§ **PROBLEM**: Copy the data below word for word, starting at the line that has "order: Lamiales" and stopping after the final line of the data. Leave the pictures out.

§ **EXERCISE MATERIALS**:
■ ■ ■ ■ ■ ■ ■
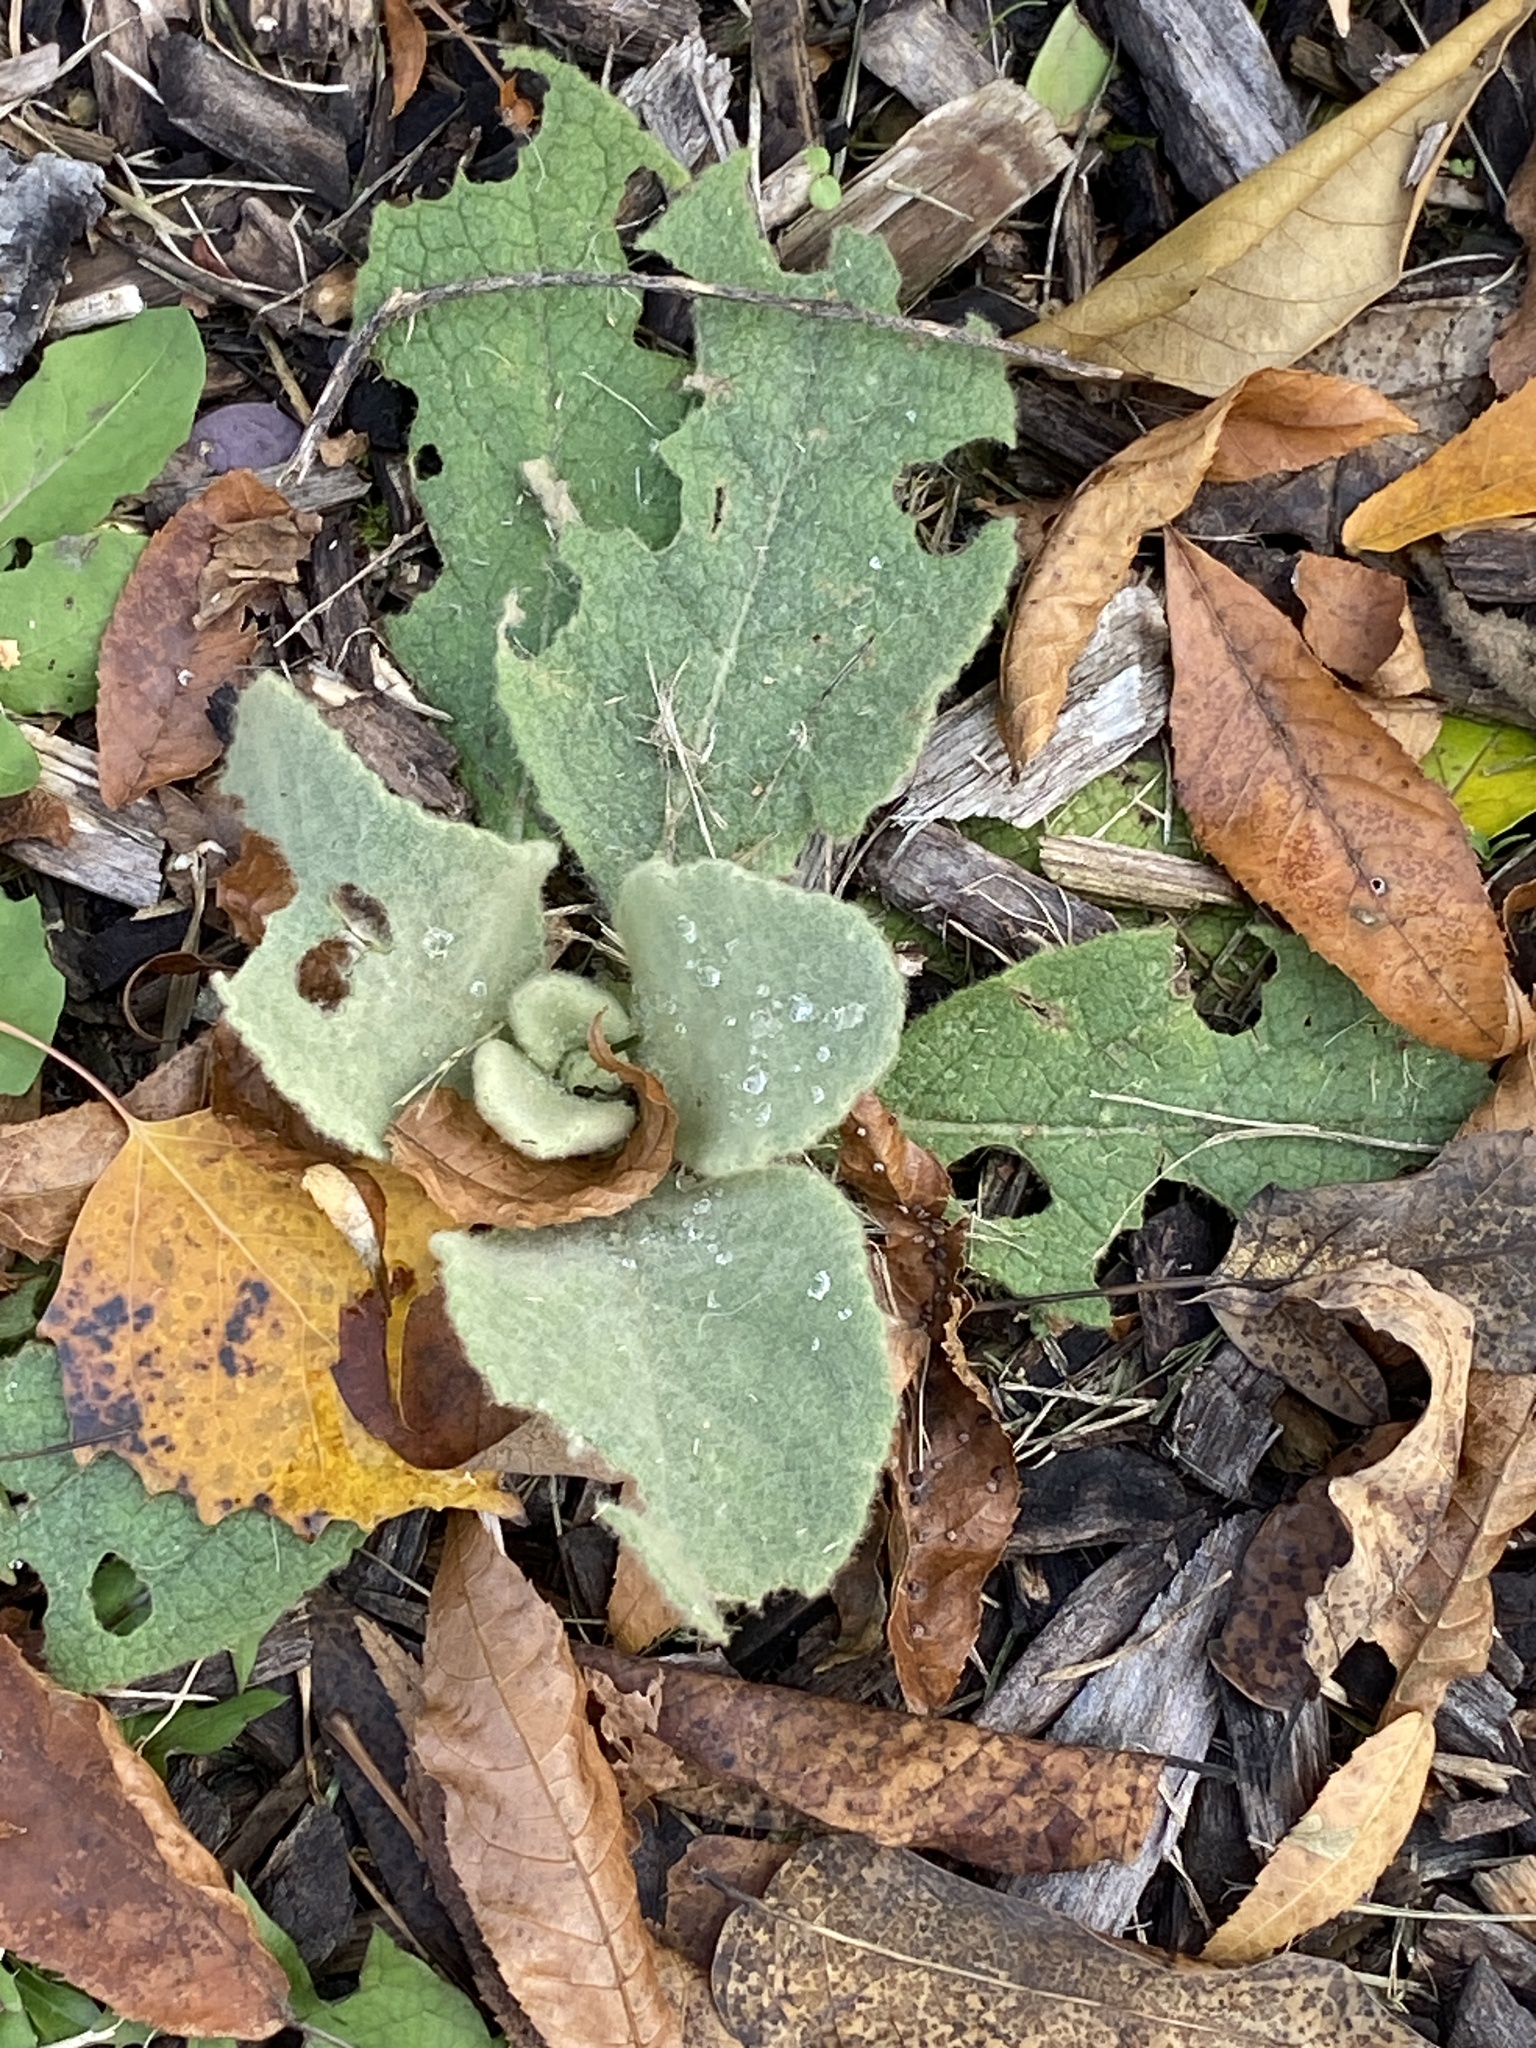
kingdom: Plantae
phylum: Tracheophyta
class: Magnoliopsida
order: Lamiales
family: Scrophulariaceae
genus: Verbascum
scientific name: Verbascum thapsus
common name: Common mullein
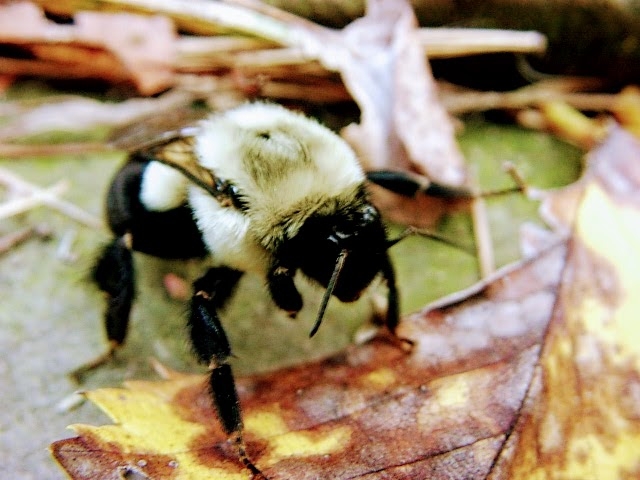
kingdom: Animalia
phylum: Arthropoda
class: Insecta
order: Hymenoptera
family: Apidae
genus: Bombus
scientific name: Bombus impatiens
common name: Common eastern bumble bee
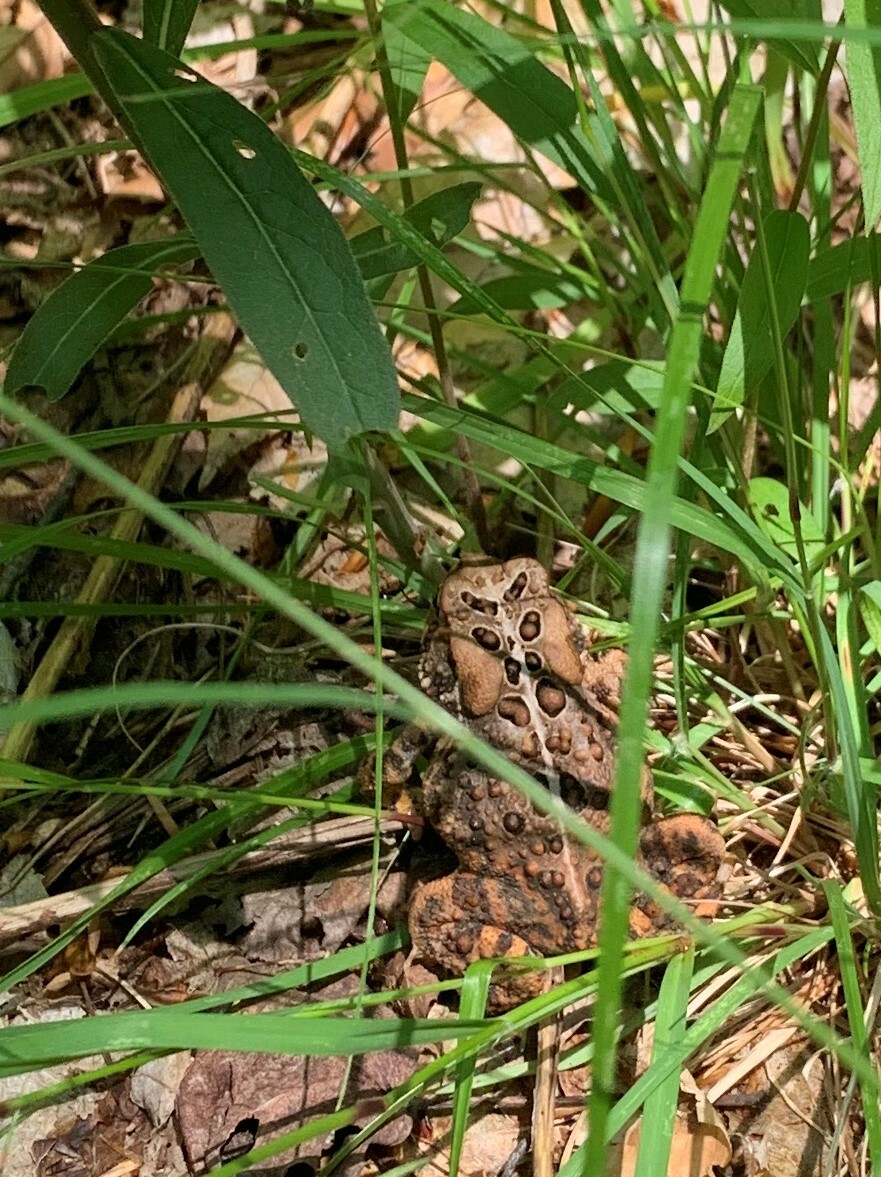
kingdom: Animalia
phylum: Chordata
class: Amphibia
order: Anura
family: Bufonidae
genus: Anaxyrus
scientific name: Anaxyrus americanus
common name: American toad
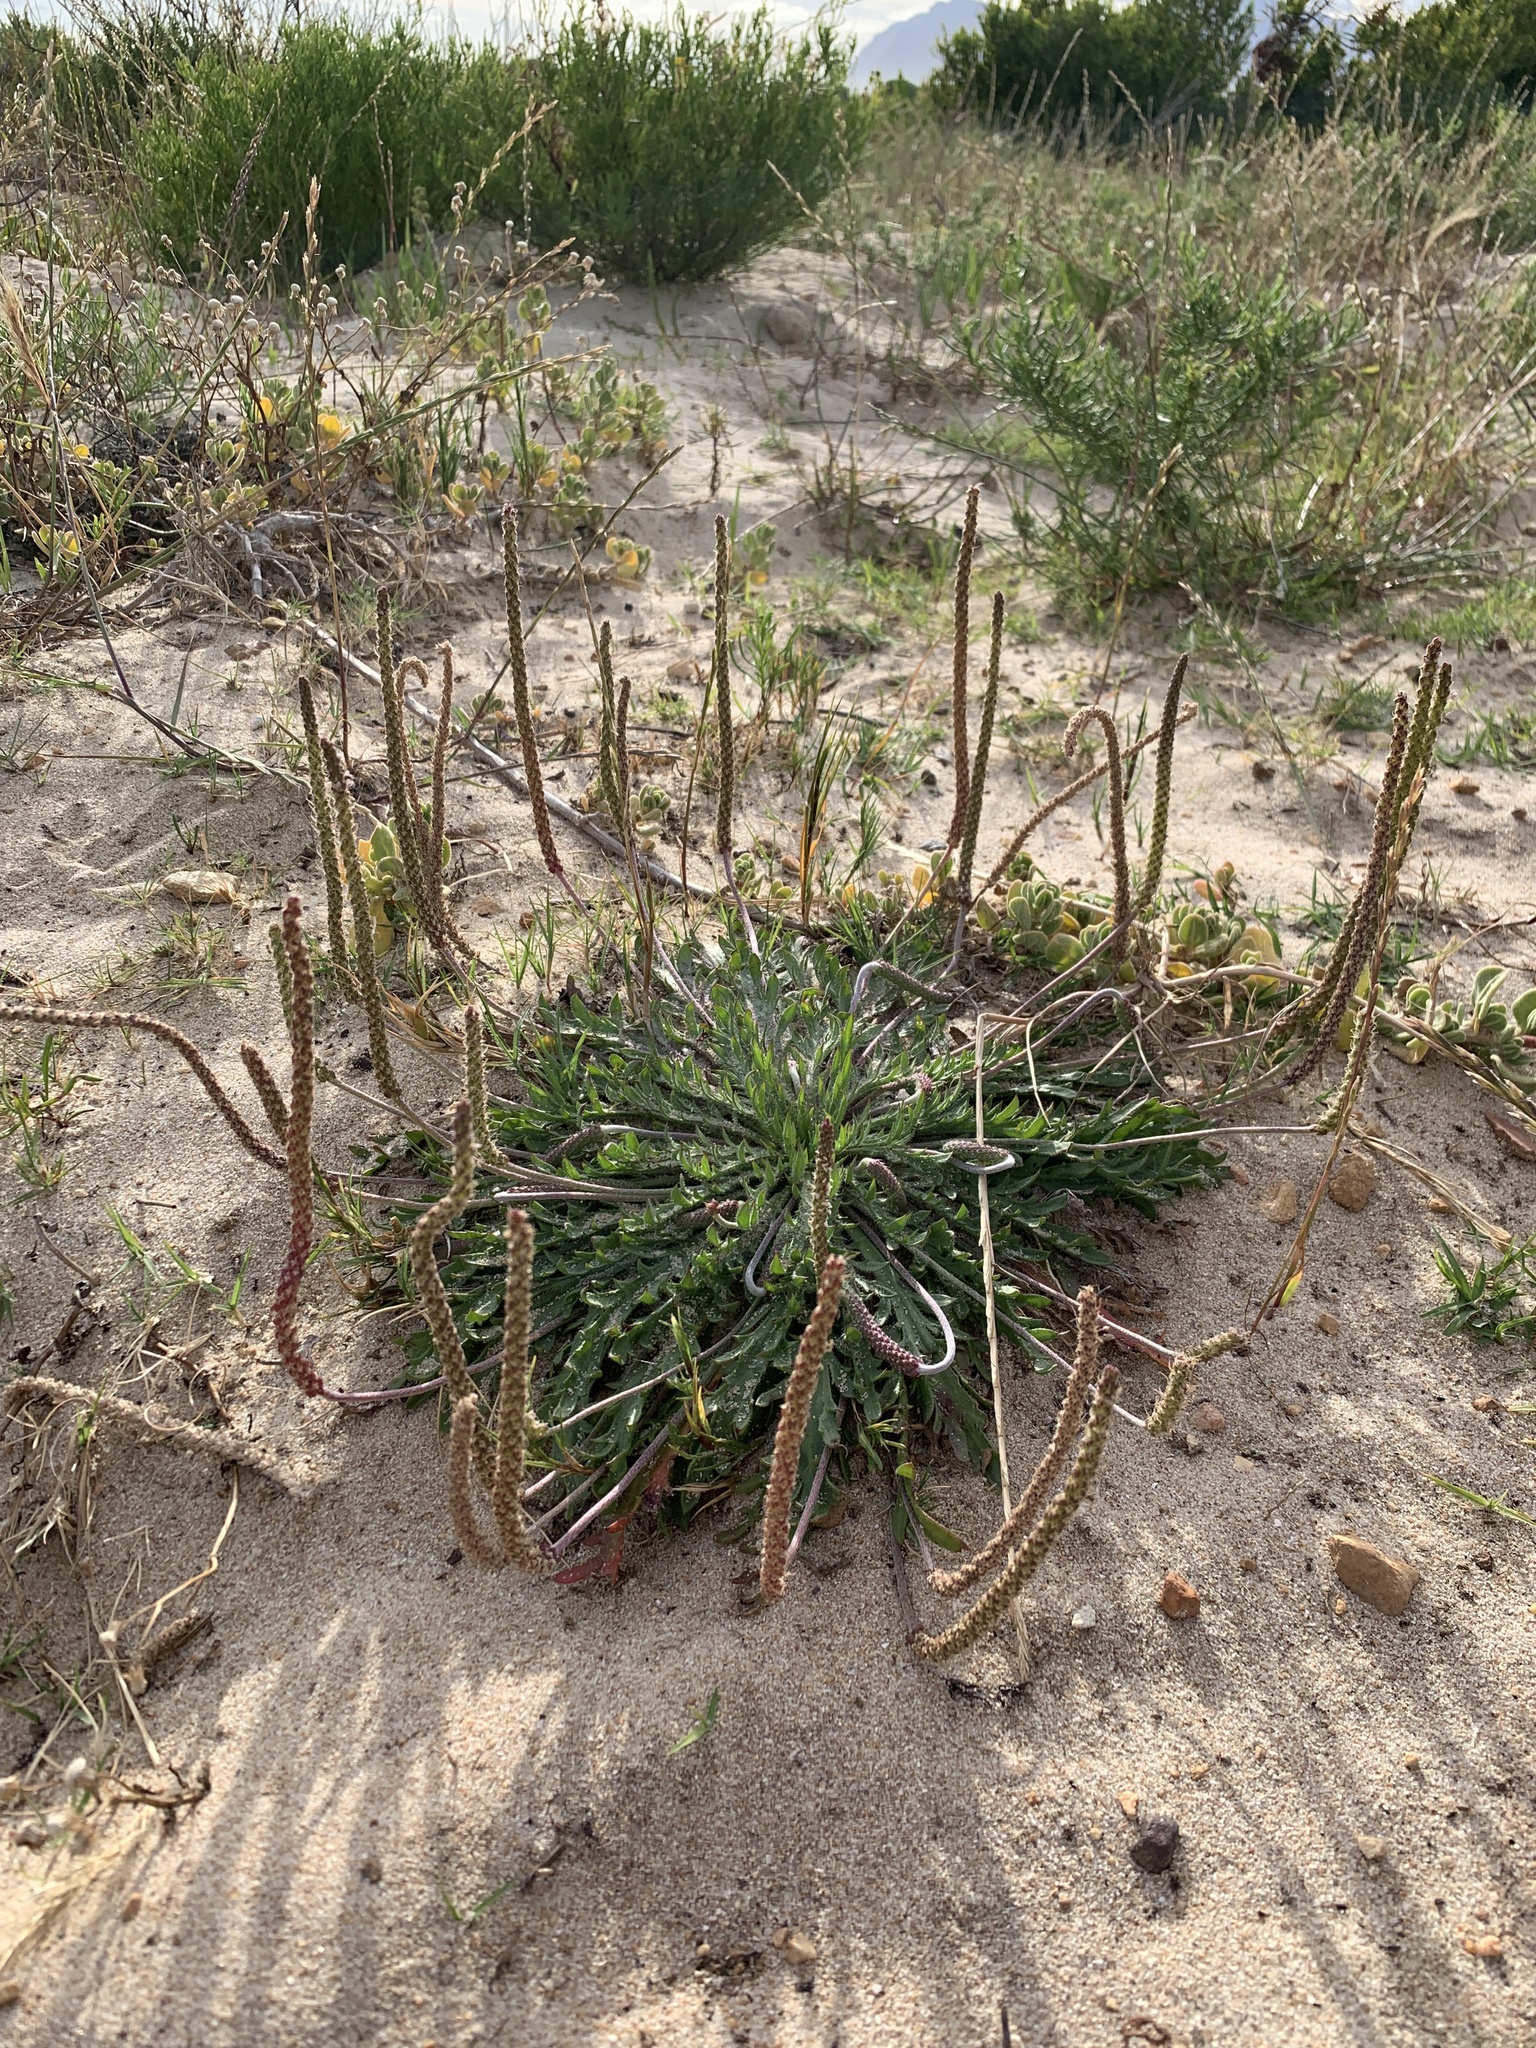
■ ■ ■ ■ ■ ■ ■
§ **EXPECTED OUTPUT**:
order: Lamiales
family: Scrophulariaceae
genus: Verbascum
scientific name: Verbascum thapsus
common name: Common mullein
kingdom: Animalia
phylum: Arthropoda
class: Insecta
order: Hymenoptera
family: Apidae
genus: Bombus
scientific name: Bombus impatiens
common name: Common eastern bumble bee
kingdom: Animalia
phylum: Chordata
class: Amphibia
order: Anura
family: Bufonidae
genus: Anaxyrus
scientific name: Anaxyrus americanus
common name: American toad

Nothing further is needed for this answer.